**Description of the task:** Return, from the lines below, each one that includes the word "elbow".

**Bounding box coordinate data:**
--- START ---
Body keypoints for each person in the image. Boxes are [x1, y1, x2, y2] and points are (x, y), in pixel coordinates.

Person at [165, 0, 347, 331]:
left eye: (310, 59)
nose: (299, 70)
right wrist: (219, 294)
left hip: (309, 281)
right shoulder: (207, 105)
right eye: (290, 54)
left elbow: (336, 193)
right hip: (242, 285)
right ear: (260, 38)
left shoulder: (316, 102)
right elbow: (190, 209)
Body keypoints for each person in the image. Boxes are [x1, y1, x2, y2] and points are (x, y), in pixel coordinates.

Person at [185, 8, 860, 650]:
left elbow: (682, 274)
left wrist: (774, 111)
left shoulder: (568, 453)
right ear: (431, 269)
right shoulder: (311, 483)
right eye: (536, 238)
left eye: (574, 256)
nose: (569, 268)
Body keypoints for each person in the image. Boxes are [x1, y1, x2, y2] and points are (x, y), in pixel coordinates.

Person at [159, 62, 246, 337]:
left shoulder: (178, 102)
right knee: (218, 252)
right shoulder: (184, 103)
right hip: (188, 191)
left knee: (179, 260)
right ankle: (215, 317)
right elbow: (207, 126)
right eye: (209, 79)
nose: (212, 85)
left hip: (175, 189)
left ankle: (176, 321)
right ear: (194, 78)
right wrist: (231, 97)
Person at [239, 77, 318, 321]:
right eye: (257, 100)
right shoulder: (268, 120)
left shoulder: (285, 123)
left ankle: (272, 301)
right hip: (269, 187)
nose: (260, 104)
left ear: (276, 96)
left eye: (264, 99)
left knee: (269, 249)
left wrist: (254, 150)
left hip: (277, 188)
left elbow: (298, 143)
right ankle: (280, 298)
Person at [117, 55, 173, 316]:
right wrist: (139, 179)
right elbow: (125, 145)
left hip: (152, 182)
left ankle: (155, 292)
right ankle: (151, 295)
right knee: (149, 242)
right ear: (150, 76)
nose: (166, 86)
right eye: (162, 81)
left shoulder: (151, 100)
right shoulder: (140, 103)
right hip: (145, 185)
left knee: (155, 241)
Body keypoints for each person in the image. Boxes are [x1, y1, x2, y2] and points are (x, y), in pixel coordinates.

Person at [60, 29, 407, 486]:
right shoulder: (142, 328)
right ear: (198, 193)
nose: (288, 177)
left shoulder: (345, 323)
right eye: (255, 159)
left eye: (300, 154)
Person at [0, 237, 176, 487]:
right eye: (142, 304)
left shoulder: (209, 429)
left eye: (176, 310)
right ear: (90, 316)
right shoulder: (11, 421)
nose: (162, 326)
--- END ---
**Worked solution:**
left elbow: (336, 193)
right elbow: (190, 209)
left elbow: (682, 274)
right elbow: (207, 126)
left elbow: (298, 143)
right elbow: (125, 145)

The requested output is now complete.